BEGIN Selected passage

Peston Fights Treasury Committee With Quality Journalism, Endless VowelsRobert Peston, journalist extraordinaire and credit-crunch hunk o’ burnin’ love, met the Treasury Select Committee to answer questions over allegations he damaged the financial markets by merely reporting what was going on.

Peston was blamed for the queues outside Northern Rock after he revealed the bank’s woes to the nation, as well as for the rise in HBOS’s share price after Peston revealed they were going to be taken over by Lloyds. More specifically, he was accused of being a pawn in some insider trading scam, with a mole feeding him information that would affect the markets. It was an accusation that George Osbourne ratified and then Peston, with typical aplomb, deflected with the Deripaska-Rothschild-Osbourne yacht scoop, while the FT defended Pesto to the hilt.

Still, the criticisms haven’t gone away. “Newspapers have the same sort of obligation as they do during a war”, said Simon Jenkins on the media’s role in the crisis, i.e. shut up and not “scare” people. Jenkins of course chose instead, on the day of the worst stock market fall in years, to romp up Cader Idris and uncork his babbling, Biblical prose. How responsible of him!

So Peston faced the committee yesterday, and he rebuffed the criticisms in a hyper-Pestonian manner. This was Pesto off the leash, allowed to roam free over vowels and clauses, a style described politely as “loquacious” by the Guardian and perhaps more accurately as having “sentences like giant sausages” by Quentin Letts in the Mail. “I know lots and lots and lots of people, including you, and, y’know, I talk to lots and lots and lots of people”, was his version of refusing to outline his sources. Slick.

END Selected passage

Goal of the exercise:
Continue the piece on Robert Peston's appearance before the Treasury Select Committee, picking up after its last sentence.

BEGIN Exercise data

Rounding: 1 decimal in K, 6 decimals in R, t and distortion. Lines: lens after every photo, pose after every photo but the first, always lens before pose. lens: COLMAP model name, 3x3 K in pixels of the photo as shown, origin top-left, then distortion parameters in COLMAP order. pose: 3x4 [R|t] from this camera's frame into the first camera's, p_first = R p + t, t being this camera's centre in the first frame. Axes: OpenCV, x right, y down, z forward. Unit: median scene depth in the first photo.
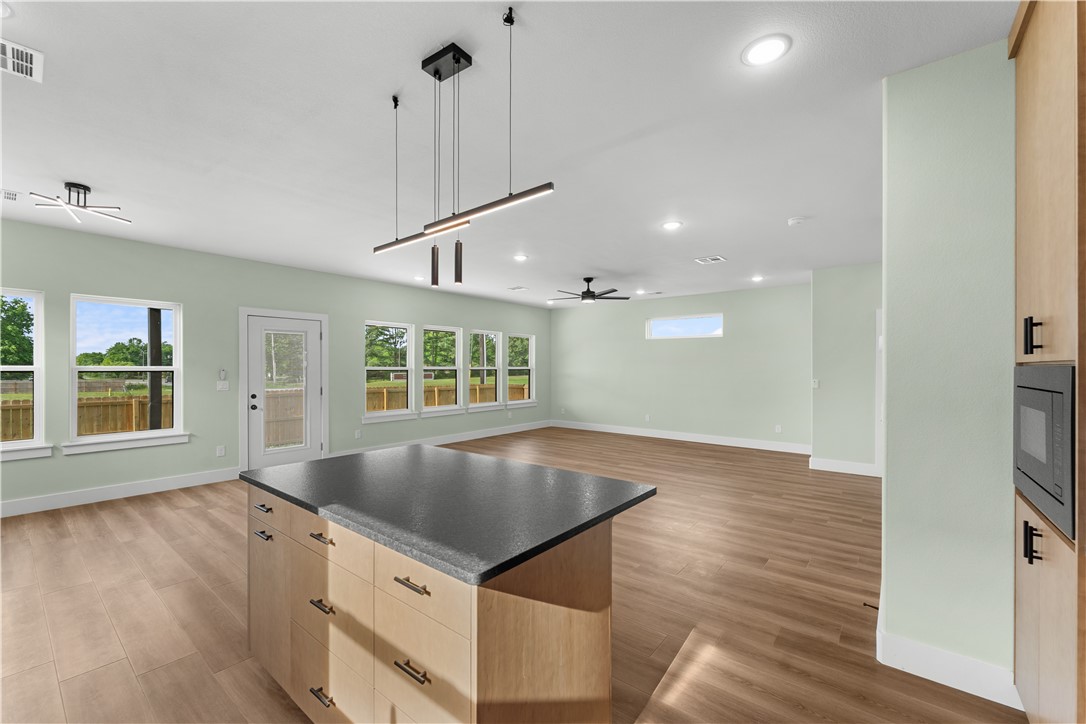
lens RADIAL K [[443.5, 0, 541.3], [0, 443.5, 367.3], [0, 0, 1]] dist [-0.003049, 0.000415]
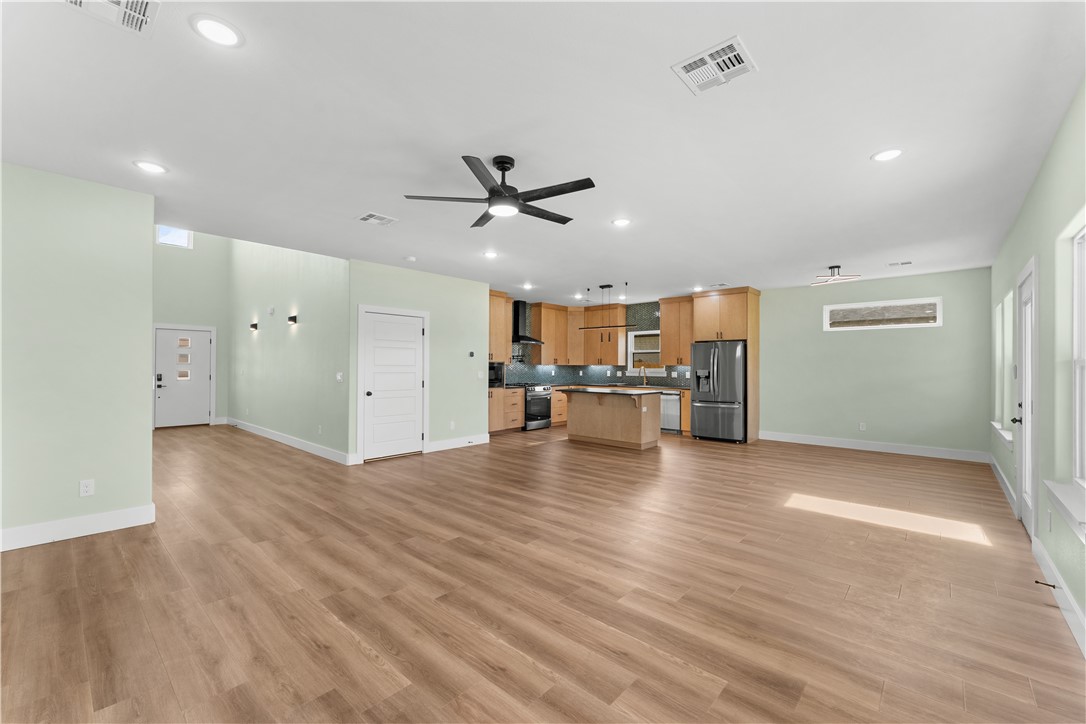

END Exercise data

Answer to this problem:
The main thing is that Northern Rock was screwed even if Peston did create a run on it, something that the other journos at the hearing all concurred with. Jenkins’s wider notion of not reporting financial stories to maintain market stability is flawed too, as transparency moves to the front of the agenda. Jenkins, for his part, kept pretty quiet at the meetings, only piping up to tell the assembled committee kettles that they were black: ”By an extraordinary coincidence you have all five journalists here who predicted the credit crunch. What have you been doing all the time?” Well, at least they haven’t been telling people to “invest in sanity” and buy “shares in kindness, with a side bet on courtesy and brotherly love”. If only we’d just given Fred The Shred a nice big hug, then none of this horridness would have happened!

Peston, meanwhile, nailed the whole conundrum when he says that impact upon share price is “peripheral” to the provision of information to the masses. That’s what journalism is – can you remember that far back, Jenkins?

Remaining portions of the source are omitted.